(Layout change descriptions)

****************

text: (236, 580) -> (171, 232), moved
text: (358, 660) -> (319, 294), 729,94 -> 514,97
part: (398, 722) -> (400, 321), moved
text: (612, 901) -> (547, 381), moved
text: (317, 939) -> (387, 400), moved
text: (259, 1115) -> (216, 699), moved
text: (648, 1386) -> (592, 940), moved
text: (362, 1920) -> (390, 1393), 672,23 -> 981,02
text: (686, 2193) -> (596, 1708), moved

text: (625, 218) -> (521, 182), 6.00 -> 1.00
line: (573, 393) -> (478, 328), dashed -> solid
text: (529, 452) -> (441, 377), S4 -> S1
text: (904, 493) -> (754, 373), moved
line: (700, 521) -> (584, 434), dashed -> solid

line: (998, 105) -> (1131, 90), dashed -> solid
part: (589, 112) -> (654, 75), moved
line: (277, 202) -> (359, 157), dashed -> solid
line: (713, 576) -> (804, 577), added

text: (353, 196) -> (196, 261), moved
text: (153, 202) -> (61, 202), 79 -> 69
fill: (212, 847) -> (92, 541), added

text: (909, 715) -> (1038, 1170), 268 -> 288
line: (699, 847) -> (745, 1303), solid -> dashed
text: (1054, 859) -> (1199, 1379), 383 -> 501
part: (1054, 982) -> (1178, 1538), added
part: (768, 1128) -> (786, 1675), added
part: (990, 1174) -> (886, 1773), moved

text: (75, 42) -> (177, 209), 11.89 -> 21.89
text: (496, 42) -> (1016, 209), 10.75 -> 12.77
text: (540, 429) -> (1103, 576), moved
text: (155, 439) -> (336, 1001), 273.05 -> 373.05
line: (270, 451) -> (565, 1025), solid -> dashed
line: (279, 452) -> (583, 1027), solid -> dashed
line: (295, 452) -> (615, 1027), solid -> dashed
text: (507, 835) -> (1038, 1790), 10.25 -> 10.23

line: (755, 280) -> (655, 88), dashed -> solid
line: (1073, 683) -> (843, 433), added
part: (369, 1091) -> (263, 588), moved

****************

-- Your assignment --
Give a word-for-word copy of the records.

-- Result --
text: (236, 580) -> (171, 232), moved
text: (358, 660) -> (319, 294), 729,94 -> 514,97
part: (398, 722) -> (400, 321), moved
text: (612, 901) -> (547, 381), moved
text: (317, 939) -> (387, 400), moved
text: (259, 1115) -> (216, 699), moved
text: (648, 1386) -> (592, 940), moved
text: (362, 1920) -> (390, 1393), 672,23 -> 981,02
text: (686, 2193) -> (596, 1708), moved

text: (625, 218) -> (521, 182), 6.00 -> 1.00
line: (573, 393) -> (478, 328), dashed -> solid
text: (529, 452) -> (441, 377), S4 -> S1
text: (904, 493) -> (754, 373), moved
line: (700, 521) -> (584, 434), dashed -> solid

line: (998, 105) -> (1131, 90), dashed -> solid
part: (589, 112) -> (654, 75), moved
line: (277, 202) -> (359, 157), dashed -> solid
line: (713, 576) -> (804, 577), added

text: (353, 196) -> (196, 261), moved
text: (153, 202) -> (61, 202), 79 -> 69
fill: (212, 847) -> (92, 541), added

text: (909, 715) -> (1038, 1170), 268 -> 288
line: (699, 847) -> (745, 1303), solid -> dashed
text: (1054, 859) -> (1199, 1379), 383 -> 501
part: (1054, 982) -> (1178, 1538), added
part: (768, 1128) -> (786, 1675), added
part: (990, 1174) -> (886, 1773), moved

text: (75, 42) -> (177, 209), 11.89 -> 21.89
text: (496, 42) -> (1016, 209), 10.75 -> 12.77
text: (540, 429) -> (1103, 576), moved
text: (155, 439) -> (336, 1001), 273.05 -> 373.05
line: (270, 451) -> (565, 1025), solid -> dashed
line: (279, 452) -> (583, 1027), solid -> dashed
line: (295, 452) -> (615, 1027), solid -> dashed
text: (507, 835) -> (1038, 1790), 10.25 -> 10.23

line: (755, 280) -> (655, 88), dashed -> solid
line: (1073, 683) -> (843, 433), added
part: (369, 1091) -> (263, 588), moved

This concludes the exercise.